Mengapa Perlu Mengukur Kepuasan Pelanggan ?

Dalam literatur Ilmu manajemen, beberapa kutipan populer yang sering digunakan oleh banyak akademisi dan praktisi dalam mengelola kepuasan pelanggan. Kutipan pertama adalah (1) You cannot manage what you don’t measure” (Kamu tidak dapat mengatur apa yang kamu tidak ukur). maksud dari kutipan tersebut adalah perusahaan tidak akan dapat mengelola kepuasan pelanggan dengan baik, jika perusahaan tidak melakukan pengukuran kepuasan pelanggan. Kutipan yang kedua adalahIf you can't measure it, you can't improve it” (jika kamu tidak dapat mengukurnya (kepuasan pelanggan), kamu tidak dapat memperbaikinya (kepuasan pelanggan). Maksud dari kutipan tersebut adalah jika perusahaan ingin meningkatkan kepuasan pelanggan, maka perusahaan harus melakukan pengukuran kepuasan pelanggan.

Sumber Gambar : velocify.com

Dari pernyataan kedua kutipan tersebut terlihat jelas bahwa salah satu hal penting yang tidak boleh diabaikan oleh setiap perusahaan (organisasi) adalah melakukan pengukuran. Keberhasilan perusahaan (organisasi) tidak akan dapat diketahui, jika organisasi tidak melakukan pengukuran kinerja.

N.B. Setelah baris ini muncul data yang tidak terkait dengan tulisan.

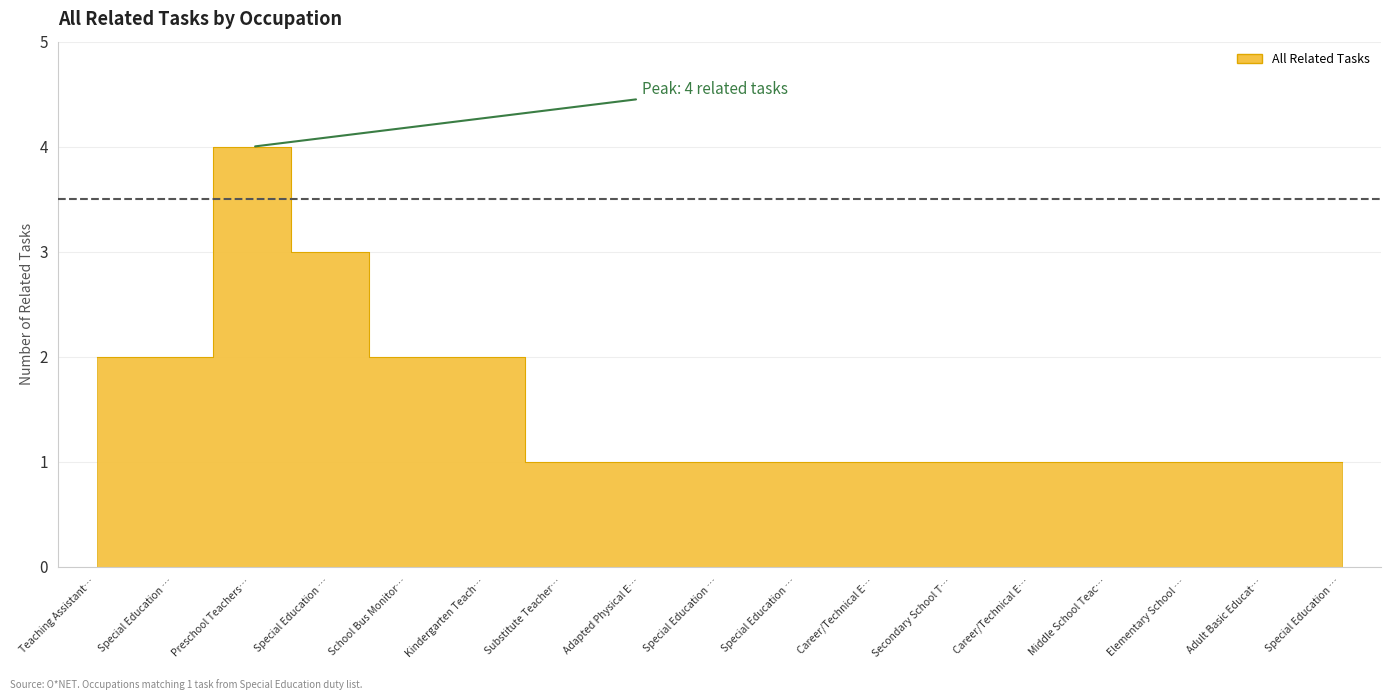

How many lines are shown in the chart?

1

Mengapa pengukuran kinerja penting dilakukan ?,  karena secara umum tindakan pengukuran dapat membantu pimpinan untuk mengevaluasi apakah perusahaan (organisasi) telah berkerja dengan baik dimasa lalu. Selain itu, dengan melakukan pengukuran kinerja pimpinan dapat belajar dari kesalahan masa lalu untuk memperbaiki atau meningkatkan kinerja perusahaan (organisasi).

Salah satu pengukuran kinerja yang harus dilakukan oleh organisasi adalah pengukuran kepuasan pelanggan. Berbagai literatur telah menyatakan bahwa pencapaian kepuasan pelanggan berdampak keberhasilan organisasi. Konsep Balance Score Card yang dikemukakan oleh Kaplan dan Norton telah menyatakan bahwa untuk mencapai keberhasilan organisasi, salah satu aspek yang wajib dilakukan dalam pengukuran kinerja organisasi adalah kepuasan pelanggan. Bahkan, dalam standar internasional sistem manajemen mutu, yaitu ISO 9001 : 2015, terdapat klausul yang mempersyaratkan organisasi untuk melakukan pengukuran kepuasan pelanggan.

Pentingya pengukuran kepuasan pelanggan tidak hanya untuk organisasi yang berorientasi pada profit saja, tetapi semua organisasi yang memiliki pelanggan juga harus melakukan pengukuran kepuasan pelanggan, tidak terkecuali untuk instansi pemerintah Lebih lanjut, bagi instansi pemerintah, kepuasan pelanggan sering juga disebut dengan kepuasan masyarakat.


Berbagai literatur sebelumnya telah menyebutkan pentingnya pengukuran kepuasan pelanggan. Bahkan, pentingnya pengukuran kepuasan pelanggan bagi organisasi telah dikemukakan oleh banyak peneliti, baik dalam penelitian secara teoritis maupun secara empiris. Selain itu, bagi institusi pemerintah berbagai peraturan dan perundangan juga telah menyatakan pentingnya melakukan pengukuran kinerja pelayanan pemerintah, termasuk pengukuran kepuasan masyarakat.